Mow pointed out there will other compression techniques such as Schnorr multisig, and the new block size will have two components: the witness portion and non-witness portion. He said: "These two things will combine together to give you a final block size. The meeting was hung up on the concept of the effective block size because you have all these technical people in the room talking about how the end result will be calculated and what is the effective block size.
"That is why the letter says around 2MB to 4MB, because at this time, we don't know. To say that would be irresponsible because we haven't done all the maths and calculations and we don't know all the methods of compression."
Scaling ceiling
A recent academic paper on scaling Bitcoin stated a basic rethinking of technical approaches is required, adding a 4MB block size corresponds to a maximum throughput of at most 27 transactions per second.
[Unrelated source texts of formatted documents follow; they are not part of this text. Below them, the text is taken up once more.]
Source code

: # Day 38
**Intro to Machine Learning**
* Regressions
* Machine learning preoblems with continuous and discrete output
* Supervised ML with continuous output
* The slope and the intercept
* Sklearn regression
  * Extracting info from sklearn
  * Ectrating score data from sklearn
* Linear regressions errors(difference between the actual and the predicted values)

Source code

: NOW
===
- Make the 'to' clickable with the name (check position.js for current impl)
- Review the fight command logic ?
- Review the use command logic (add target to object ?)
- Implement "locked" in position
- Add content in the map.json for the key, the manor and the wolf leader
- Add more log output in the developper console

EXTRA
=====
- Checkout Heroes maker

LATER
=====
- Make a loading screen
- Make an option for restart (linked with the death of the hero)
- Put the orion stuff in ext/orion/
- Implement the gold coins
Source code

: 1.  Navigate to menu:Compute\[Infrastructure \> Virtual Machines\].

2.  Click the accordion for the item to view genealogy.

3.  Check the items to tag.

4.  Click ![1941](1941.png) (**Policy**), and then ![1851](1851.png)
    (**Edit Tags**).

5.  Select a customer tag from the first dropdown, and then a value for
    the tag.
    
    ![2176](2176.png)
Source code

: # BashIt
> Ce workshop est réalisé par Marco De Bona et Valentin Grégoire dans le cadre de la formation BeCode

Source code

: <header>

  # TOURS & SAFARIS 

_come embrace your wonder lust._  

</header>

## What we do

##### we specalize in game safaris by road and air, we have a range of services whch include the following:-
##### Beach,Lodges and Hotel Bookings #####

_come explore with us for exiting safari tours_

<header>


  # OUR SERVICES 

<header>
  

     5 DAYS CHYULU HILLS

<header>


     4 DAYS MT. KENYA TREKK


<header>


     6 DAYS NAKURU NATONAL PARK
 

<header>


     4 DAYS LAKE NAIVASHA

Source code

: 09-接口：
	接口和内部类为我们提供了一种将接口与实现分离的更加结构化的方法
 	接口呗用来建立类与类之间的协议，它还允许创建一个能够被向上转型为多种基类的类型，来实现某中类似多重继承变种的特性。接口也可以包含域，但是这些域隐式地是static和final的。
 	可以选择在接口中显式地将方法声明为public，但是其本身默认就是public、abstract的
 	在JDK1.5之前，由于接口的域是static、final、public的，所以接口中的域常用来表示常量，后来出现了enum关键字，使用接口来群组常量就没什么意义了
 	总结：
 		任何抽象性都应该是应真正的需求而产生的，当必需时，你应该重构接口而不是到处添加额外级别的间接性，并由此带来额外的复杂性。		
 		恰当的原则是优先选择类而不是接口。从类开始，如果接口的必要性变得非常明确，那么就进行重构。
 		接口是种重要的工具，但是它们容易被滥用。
Mow said: "I have had a lot of conversations with developers and technical experts and the general consensus from the people I recognise to be the experts in the space is that Bitcoin cannot scale indefinitely on-chain as it is today. We have to face the network constraints.
"A lot of these proposals just disregard very pragmatic aspects of the network like is the block going to propagate, is it going to be orphaned, are we going to force nodes off the network because the blockchain becomes too big, or are we going to force miners out the network – smaller miners or miners behind the great firewall.
"The important thing is to want to scale, but scale according to the constraints that we face today. So if we can go to 2MB that's good; if we do the proposal from the Bitcoin Roundtable meeting, we go SegWit and then we have a hard fork increase for a maximum effective size of 4MB, that's good too. Then if Lightning comes out in the next year, sometime in 2017, we will use Lightning.
"We have to do is use whatever is available at our disposal to scale safely whether on-chain or off chain. We don't live in a world where we can make mutually exclusive decisions to choose one or the other. We have to be pragmatists and use everything at our disposal."